Abstract

The objectives of the present paper are to accurately determine the modifications to a three-dimensional flow field caused by a bifurcation module, to study the downstream evolution of the generated flow field, and to enhance understanding by establishing the individual and combined roles of five factors (viz. curvature of flow path, flow division at the bifurcation ridge, possible change in flow area from mother to daughter branches, complex shape changes in the bifurcation and inertia of the flow) in giving rise to such a flow field in the bifurcation module. The effects of the aforementioned five factors on the loss production in a bifurcation module and on the potential of further loss in downstream units are also studied, and new correlations are developed. The detailed analysis is systematized here by establishing two novel methods of construction of a bifurcation, viz. “co-joining of two bent pipes” and “splitter in a pipe”, and by formally deriving the equivalence condition for the flow in a bifurcation and its constituent elements.
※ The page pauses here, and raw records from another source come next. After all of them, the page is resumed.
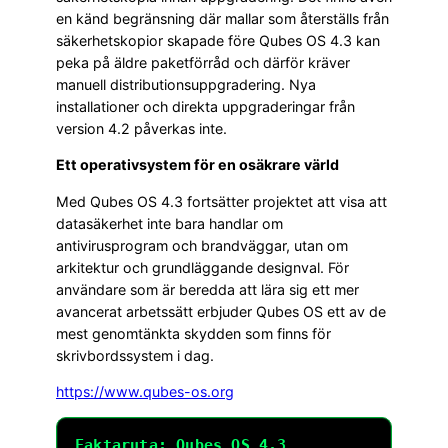
en känd begränsning där mallar som återställs från
säkerhetskopior skapade före Qubes OS 4.3 kan
peka på äldre paketförråd och därför kräver
manuell distributionsuppgradering. Nya
installationer och direkta uppgraderingar från
version 4.2 påverkas inte.
Ett operativsystem för en osäkrare värld
Med Qubes OS 4.3 fortsätter projektet att visa att
datasäkerhet inte bara handlar om
antivirusprogram och brandväggar, utan om
arkitektur och grundläggande designval. För
användare som är beredda att lära sig ett mer
avancerat arbetssätt erbjuder Qubes OS ett av de
mest genomtänkta skydden som finns för
skrivbordssystem i dag.
https://www.qubes-os.org
Faktaruta: Qubes OS 4.3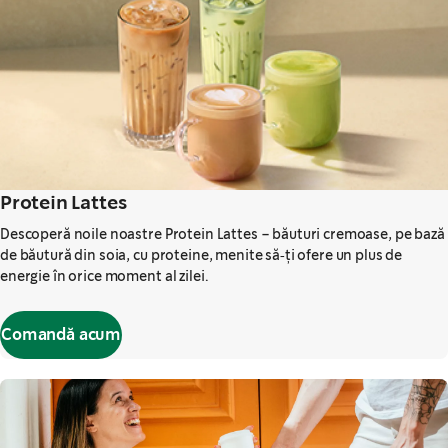
Protein Lattes
Descoperă noile noastre Protein Lattes – băuturi cremoase, pe bază
de băutură din soia, cu proteine, menite să‑ți ofere un plus de
energie în orice moment al zilei.
Comandă acum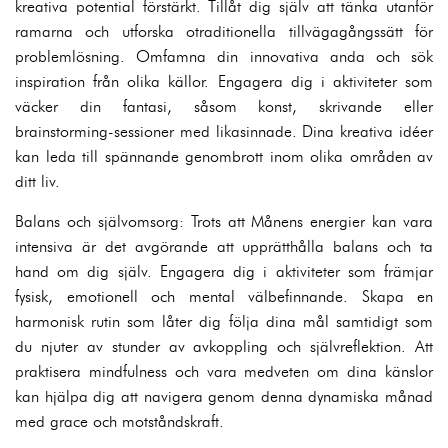
kreativa potential förstärkt. Tillåt dig själv att tänka utanför
ramarna och utforska otraditionella tillvägagångssätt för
problemlösning. Omfamna din innovativa anda och sök
inspiration från olika källor. Engagera dig i aktiviteter som
väcker din fantasi, såsom konst, skrivande eller
brainstorming-sessioner med likasinnade. Dina kreativa idéer
kan leda till spännande genombrott inom olika områden av
ditt liv.
Balans och självomsorg: Trots att Månens energier kan vara
intensiva är det avgörande att upprätthålla balans och ta
hand om dig själv. Engagera dig i aktiviteter som främjar
fysisk, emotionell och mental välbefinnande. Skapa en
harmonisk rutin som låter dig följa dina mål samtidigt som
du njuter av stunder av avkoppling och självreflektion. Att
praktisera mindfulness och vara medveten om dina känslor
kan hjälpa dig att navigera genom denna dynamiska månad
med grace och motståndskraft.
Through this systematization an attempt is made to understand comprehensively the complexity of the fluid dynamics occurring in a single bifurcation, which is often masked in the usual studies of flow in large bifurcating networks. Several bifurcation geometries are studied, and about 500 separate three-dimensional computations are performed to achieve a degree of generalization. Use of fine grid (with up to 20 million computational elements in some simulations), double-precision arithmetic and stringent convergence criteria (10−8 for each scaled residual) ensures high accuracy of the computed solutions. Both primary and secondary flow fields are investigated. Flow path curvature is responsible for the development of Dean-type secondary motion while flow division at the bifurcation ridge generates secondary motion opposite to that induced by curvature. An increase of flow area from inlet to outlet results in an increase of asymmetry in cross-sectional velocity distribution. Although the loss across a bifurcation may sometimes be smaller than that across its constituent elements, it is shown here through the introduction of two parameters that a greater potential for incurring losses in a following straight section is generated in the bifurcation.